Another prior art relevant to the present invention is described in European Patent 0 851 971 issued Sep. 4, 1996. This patent describes the use of thermocompressors to increase the pressure of extracted steam. No mention is made of increasing final feedwater temperature, unit thermal efficiency is not improved.
Another prior art relevant to the present invention is described in European Patent 0 773 348 issued May 14, 1997. This patent describes a low pressure turbine's extraction system in which the condensate's temperature is increased. Again, no mention is made of increasing final feedwater temperature, unit thermal efficiency is not improved.
Another prior art relevant to the present invention is described in U.S. Pat. No. 3,973,402 issued Aug. 10, 1976, hereinafter '402. This invention employs a “pressure-increasing ejector element” (i.e., a thermocompressor as used herein) to increase the extraction pressure of a top feedwater heater. '402 is applicable solely to a Nuclear Steam Supply System (NSSS). '402 does not employ IP turbine extraction steam but HP extraction steam as supply steam to the thermocompressor; motive steam is obtained as subcooled condensate from the NSSS's Moisture Separator Reheater (MSR). There is no description of a single turbine extraction feeding a plurality of condensing feedwater heaters placed in series.

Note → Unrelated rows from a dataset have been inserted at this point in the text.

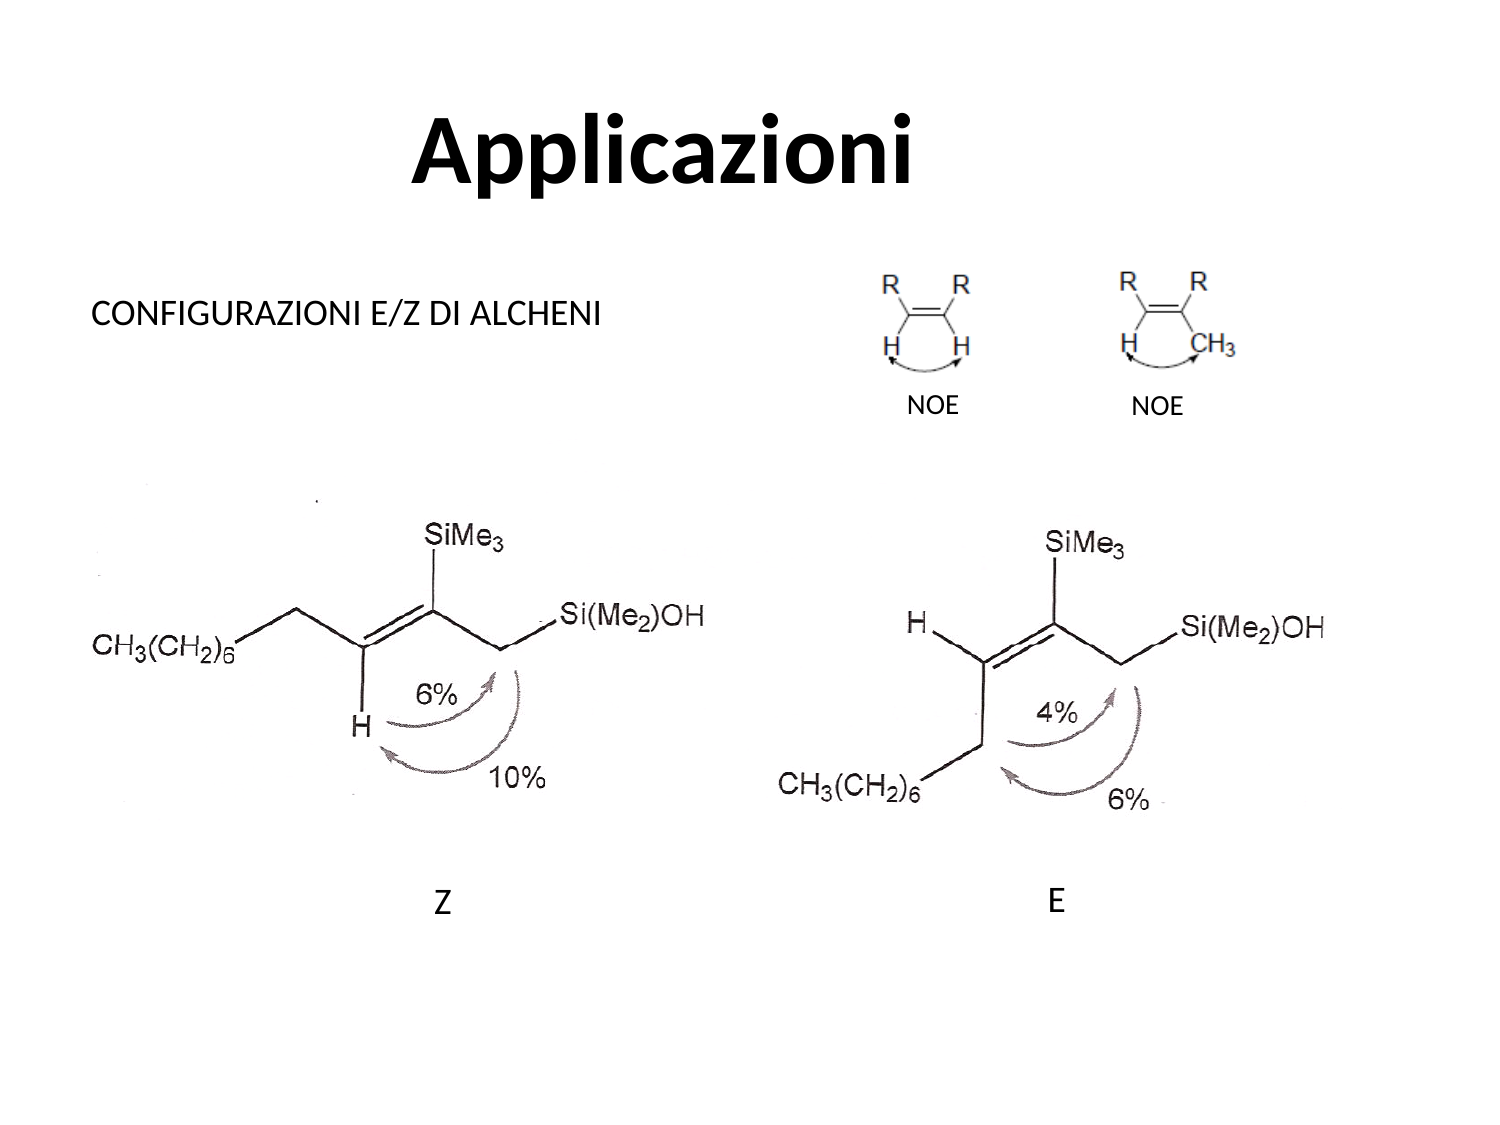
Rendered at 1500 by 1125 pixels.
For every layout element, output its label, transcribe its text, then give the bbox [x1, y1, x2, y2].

text_box NOE [892, 387, 975, 428]
text_box CONFIGURAZIONI E/Z DI ALCHENI [76, 280, 618, 341]
picture [850, 255, 1265, 387]
text_box NOE [1116, 387, 1199, 429]
picture [63, 432, 1454, 823]
text_box Z [419, 869, 467, 930]
text_box E [1032, 868, 1117, 928]
text_box Applicazioni [396, 76, 931, 212]
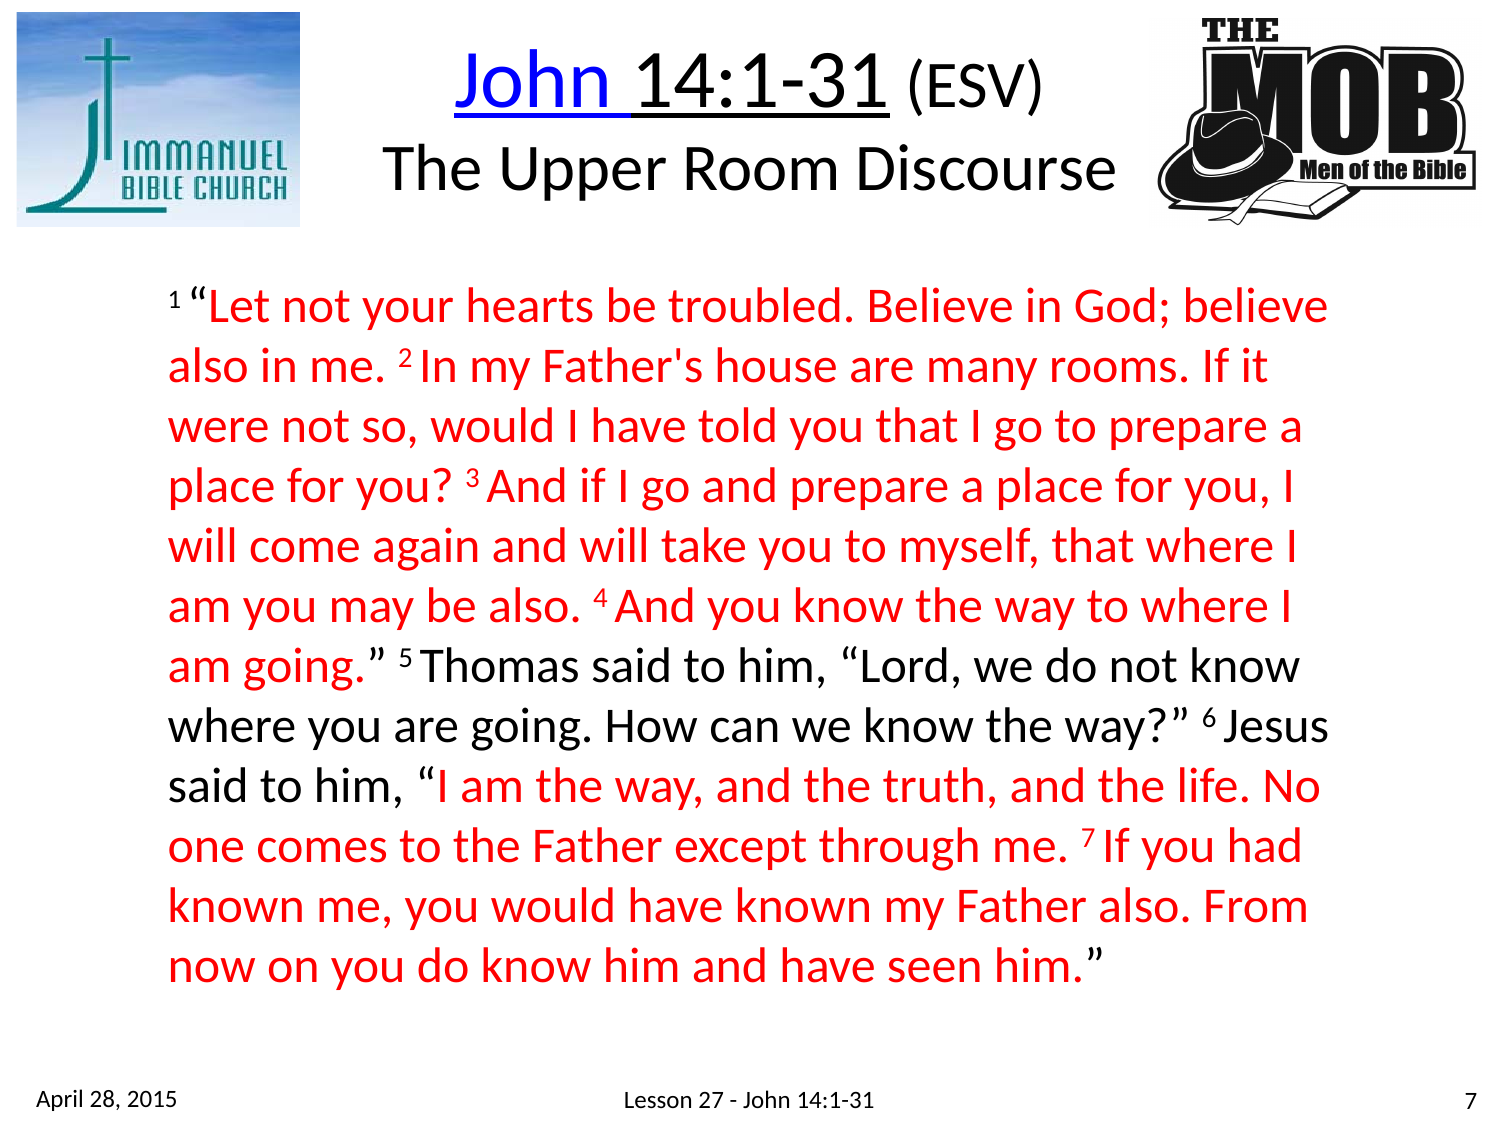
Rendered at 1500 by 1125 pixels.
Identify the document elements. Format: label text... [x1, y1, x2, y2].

There is a need to improve the thermal efficiency of a fossil-fired power plant which employs a Reheater, by increasing its final feedwater temperature. The need to increase final feedwater temperature may arise due to eroded IP turbine nozzles, a degraded top feedwater heater, a desired to improve thermal efficiency beyond design, and/or a desire to divorce final feedwater temperature from the inherent limitations of the regenerative Rankine cycle. Such improvement should minimize losses to turbine shaft power (e.g., electric generation). Such improvement should be design to increase thermal efficiency and thus to reduce the carbon footprint of the fossil-fired power plant.